The build of Hot Bodies’ D8T starts with the double bell crank steering assembly. As usual with nearly every 1/8 scale buggy and truggy the steering set-up includes a built-in and adjustable servo saver with full ball bearings, but surprisingly no adjustable Ackermann geometry. Only one location hole for the steering linkage is offered on the connection bar. Same applies to the outer steering spindles. That’s not much of a problem but unusual for a competition buggy with their billions of different set-ups to choose from. Anyway, back to the steering assembly.
The inner levers are sandwiched between the 4 mm thick alloy chassis plate and a plastic upper steering plate. The hard coated chassis is of a light weight thanks to the fact that it’s heavily machined. The steering posts sit in slotted holes so you do not need to counter them while tightening the screws. The front chassis brace is a plastic item to control the amount of flex the chassis offers. Normally plastic braces offer more flex over alloy items and therefore make for more controllable grip especially on rougher track surfaces.
Next up is the geared front differential with internal spider gears. The plastic housings offer a metal insert for the outer ball bearing and the outdrive to avoid premature wear on the housing. The spiral bevel gear makes for a long lasting, silent and efficient drivetrain. Hot Bodies supplies two tiny bottles of #7.000 oil for the front and middle differential. After assembling the differential case the 2.4 mm front sway bar as well as the front hub carrier assembly are taken care of. The hub carrier is supplied with 10 degrees of caster giving the front steering spindles a total of 20 degrees as the chassis plate has 10 degrees of kick-up.
The front universal drive shafts come factory assembled, the couplings are lightly greased and the grub screws are secured with thread-lock which means installing them is a no-brainer. The wheel hexes have minimal off-set giving the front wheels only a slight amount of roll radius which stands for low steering forces and therefore faster steering response compared to truggies with large off-set wheel hexes. In turn this means the front and rear wishbones are quite long, around 128mm between the inner and outer suspension shaft, but strength is guaranteed due to the unusual design. What’s so unusual with it? Different from other manufacturers Hot Bodies opted not to open the spaces between the internal webbing of the wishbones giving them higher strength without a vast amount of additional weight. This design was introduced with the D8 buggy and proved successful even in the loamy conditions experienced at the 2008 World Championships.
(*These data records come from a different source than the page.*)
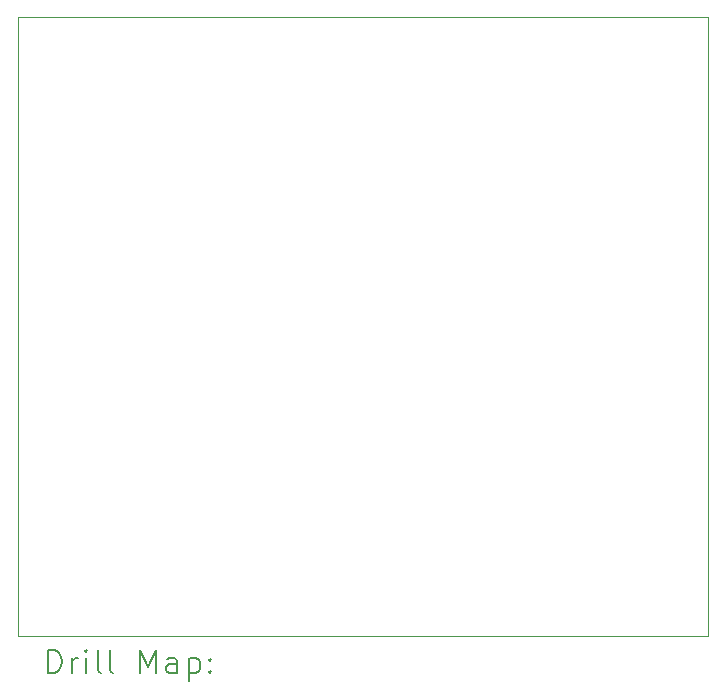
<source format=gbr>
%TF.GenerationSoftware,KiCad,Pcbnew,8.0.8*%
%TF.CreationDate,2025-02-02T21:03:06-08:00*%
%TF.ProjectId,D1Mini,44314d69-6e69-42e6-9b69-6361645f7063,rev?*%
%TF.SameCoordinates,Original*%
%TF.FileFunction,Drillmap*%
%TF.FilePolarity,Positive*%
%FSLAX45Y45*%
G04 Gerber Fmt 4.5, Leading zero omitted, Abs format (unit mm)*
G04 Created by KiCad (PCBNEW 8.0.8) date 2025-02-02 21:03:06*
%MOMM*%
%LPD*%
G01*
G04 APERTURE LIST*
%ADD10C,0.050000*%
%ADD11C,0.200000*%
G04 APERTURE END LIST*
D10*
X9294090Y-2278246D02*
X15142811Y-2278246D01*
X15142811Y-7522298D01*
X9294090Y-7522298D01*
X9294090Y-2278246D01*
D11*
X9552367Y-7836282D02*
X9552367Y-7636282D01*
X9552367Y-7636282D02*
X9599986Y-7636282D01*
X9599986Y-7636282D02*
X9628558Y-7645805D01*
X9628558Y-7645805D02*
X9647605Y-7664853D01*
X9647605Y-7664853D02*
X9657129Y-7683901D01*
X9657129Y-7683901D02*
X9666653Y-7721996D01*
X9666653Y-7721996D02*
X9666653Y-7750567D01*
X9666653Y-7750567D02*
X9657129Y-7788662D01*
X9657129Y-7788662D02*
X9647605Y-7807710D01*
X9647605Y-7807710D02*
X9628558Y-7826758D01*
X9628558Y-7826758D02*
X9599986Y-7836282D01*
X9599986Y-7836282D02*
X9552367Y-7836282D01*
X9752367Y-7836282D02*
X9752367Y-7702948D01*
X9752367Y-7741043D02*
X9761891Y-7721996D01*
X9761891Y-7721996D02*
X9771415Y-7712472D01*
X9771415Y-7712472D02*
X9790462Y-7702948D01*
X9790462Y-7702948D02*
X9809510Y-7702948D01*
X9876177Y-7836282D02*
X9876177Y-7702948D01*
X9876177Y-7636282D02*
X9866653Y-7645805D01*
X9866653Y-7645805D02*
X9876177Y-7655329D01*
X9876177Y-7655329D02*
X9885701Y-7645805D01*
X9885701Y-7645805D02*
X9876177Y-7636282D01*
X9876177Y-7636282D02*
X9876177Y-7655329D01*
X9999986Y-7836282D02*
X9980939Y-7826758D01*
X9980939Y-7826758D02*
X9971415Y-7807710D01*
X9971415Y-7807710D02*
X9971415Y-7636282D01*
X10104748Y-7836282D02*
X10085701Y-7826758D01*
X10085701Y-7826758D02*
X10076177Y-7807710D01*
X10076177Y-7807710D02*
X10076177Y-7636282D01*
X10333320Y-7836282D02*
X10333320Y-7636282D01*
X10333320Y-7636282D02*
X10399986Y-7779139D01*
X10399986Y-7779139D02*
X10466653Y-7636282D01*
X10466653Y-7636282D02*
X10466653Y-7836282D01*
X10647605Y-7836282D02*
X10647605Y-7731520D01*
X10647605Y-7731520D02*
X10638082Y-7712472D01*
X10638082Y-7712472D02*
X10619034Y-7702948D01*
X10619034Y-7702948D02*
X10580939Y-7702948D01*
X10580939Y-7702948D02*
X10561891Y-7712472D01*
X10647605Y-7826758D02*
X10628558Y-7836282D01*
X10628558Y-7836282D02*
X10580939Y-7836282D01*
X10580939Y-7836282D02*
X10561891Y-7826758D01*
X10561891Y-7826758D02*
X10552367Y-7807710D01*
X10552367Y-7807710D02*
X10552367Y-7788662D01*
X10552367Y-7788662D02*
X10561891Y-7769615D01*
X10561891Y-7769615D02*
X10580939Y-7760091D01*
X10580939Y-7760091D02*
X10628558Y-7760091D01*
X10628558Y-7760091D02*
X10647605Y-7750567D01*
X10742843Y-7702948D02*
X10742843Y-7902948D01*
X10742843Y-7712472D02*
X10761891Y-7702948D01*
X10761891Y-7702948D02*
X10799986Y-7702948D01*
X10799986Y-7702948D02*
X10819034Y-7712472D01*
X10819034Y-7712472D02*
X10828558Y-7721996D01*
X10828558Y-7721996D02*
X10838082Y-7741043D01*
X10838082Y-7741043D02*
X10838082Y-7798186D01*
X10838082Y-7798186D02*
X10828558Y-7817234D01*
X10828558Y-7817234D02*
X10819034Y-7826758D01*
X10819034Y-7826758D02*
X10799986Y-7836282D01*
X10799986Y-7836282D02*
X10761891Y-7836282D01*
X10761891Y-7836282D02*
X10742843Y-7826758D01*
X10923796Y-7817234D02*
X10933320Y-7826758D01*
X10933320Y-7826758D02*
X10923796Y-7836282D01*
X10923796Y-7836282D02*
X10914272Y-7826758D01*
X10914272Y-7826758D02*
X10923796Y-7817234D01*
X10923796Y-7817234D02*
X10923796Y-7836282D01*
X10923796Y-7712472D02*
X10933320Y-7721996D01*
X10933320Y-7721996D02*
X10923796Y-7731520D01*
X10923796Y-7731520D02*
X10914272Y-7721996D01*
X10914272Y-7721996D02*
X10923796Y-7712472D01*
X10923796Y-7712472D02*
X10923796Y-7731520D01*
M02*

</source>
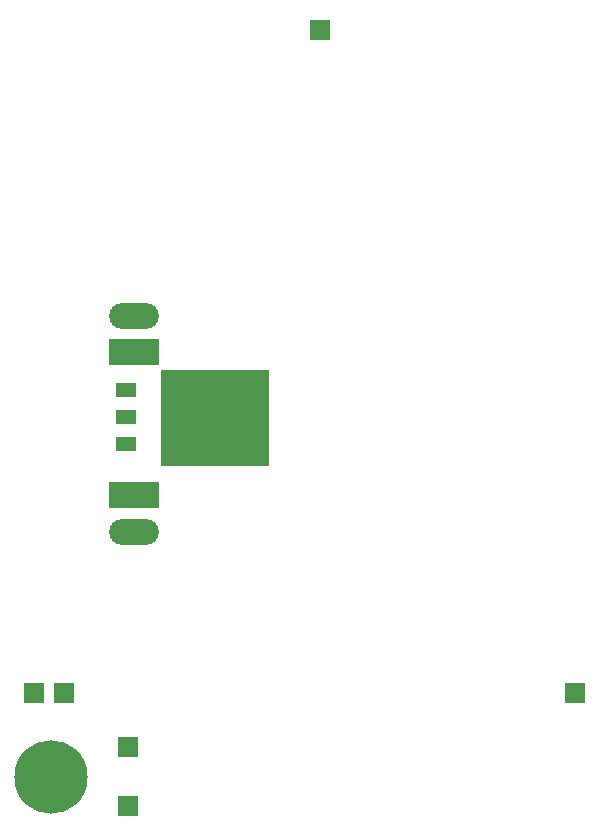
<source format=gbs>
%FSLAX43Y43*%
%MOMM*%
G71*
G01*
G75*
%ADD10C,0.300*%
%ADD11C,0.600*%
%ADD12C,0.500*%
%ADD13C,6.000*%
%ADD14R,1.500X1.500*%
%ADD15R,1.600X1.000*%
%ADD16R,9.000X8.000*%
%ADD17O,4.000X2.000*%
%ADD18R,4.000X2.000*%
%ADD19C,1.000*%
%ADD20R,12.975X12.900*%
%ADD21R,12.750X8.025*%
%ADD22C,6.203*%
%ADD23R,1.703X1.703*%
%ADD24R,1.803X1.203*%
%ADD25R,9.203X8.203*%
%ADD26O,4.203X2.203*%
%ADD27R,4.203X2.203*%
D22*
X3500Y0D02*
D03*
D23*
X10025Y-2500D02*
D03*
X2100Y7075D02*
D03*
X10050Y2500D02*
D03*
X4650Y7075D02*
D03*
X26300Y63200D02*
D03*
X47850Y7075D02*
D03*
D24*
X9900Y32710D02*
D03*
X9900Y28140D02*
D03*
Y30425D02*
D03*
D25*
X17375Y30325D02*
D03*
D26*
X10500Y20725D02*
D03*
X10525Y39000D02*
D03*
D27*
X10500Y23800D02*
D03*
X10525Y35925D02*
D03*
M02*

</source>
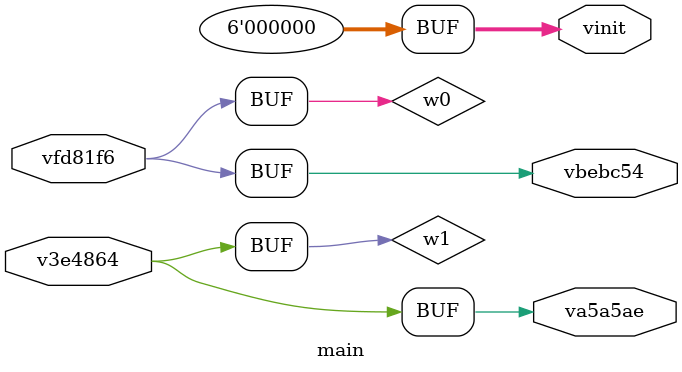
<source format=v>

`default_nettype none

module main (
 input vfd81f6,
 input v3e4864,
 output vbebc54,
 output va5a5ae,
 output [0:5] vinit
);
 wire w0;
 wire w1;
 assign w0 = vfd81f6;
 assign vbebc54 = w0;
 assign w1 = v3e4864;
 assign va5a5ae = w1;
 assign vinit = 6'b000000;
endmodule


</source>
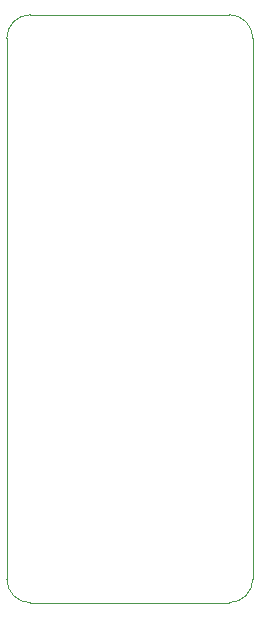
<source format=gbr>
%TF.GenerationSoftware,KiCad,Pcbnew,(6.0.7)*%
%TF.CreationDate,2022-10-01T16:55:56-07:00*%
%TF.ProjectId,dso150_mod,64736f31-3530-45f6-9d6f-642e6b696361,1.0*%
%TF.SameCoordinates,Original*%
%TF.FileFunction,Profile,NP*%
%FSLAX46Y46*%
G04 Gerber Fmt 4.6, Leading zero omitted, Abs format (unit mm)*
G04 Created by KiCad (PCBNEW (6.0.7)) date 2022-10-01 16:55:56*
%MOMM*%
%LPD*%
G01*
G04 APERTURE LIST*
%TA.AperFunction,Profile*%
%ADD10C,0.100000*%
%TD*%
G04 APERTURE END LIST*
D10*
X139192000Y-75184000D02*
X139192000Y-120968000D01*
X141192000Y-122968000D02*
X158020000Y-122968000D01*
X139192000Y-120968000D02*
G75*
G03*
X141192000Y-122968000I2000000J0D01*
G01*
X158020000Y-73184000D02*
X141192000Y-73184000D01*
X160020000Y-75184000D02*
G75*
G03*
X158020000Y-73184000I-2000000J0D01*
G01*
X158020000Y-122968000D02*
G75*
G03*
X160020000Y-120968000I0J2000000D01*
G01*
X160020000Y-120968000D02*
X160020000Y-75184000D01*
X141192000Y-73184000D02*
G75*
G03*
X139192000Y-75184000I0J-2000000D01*
G01*
M02*

</source>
The wishbones are located by alloy front and rear suspension holders. This makes for a very sturdy front end in combination with the ‘full surface’ wishbones. The front aluminium shock tower that attaches to the differential case is 4 mm thick and is heavily machined just like the chassis plate. The front shocks are 16mm big-bore diameter and 97mm long – just as the ones found on the buggy. Hot Bodies supplies a supplemental instruction sheet for the front and rear shocks but more of that later. Included in the kit are CW (clockwise) and CCW (counter clock wise) thread screws to attach the shocks to the wishbones. Do not mix them up as otherwise the screws may come loose during the constant up and down movement of the wishbones during racing.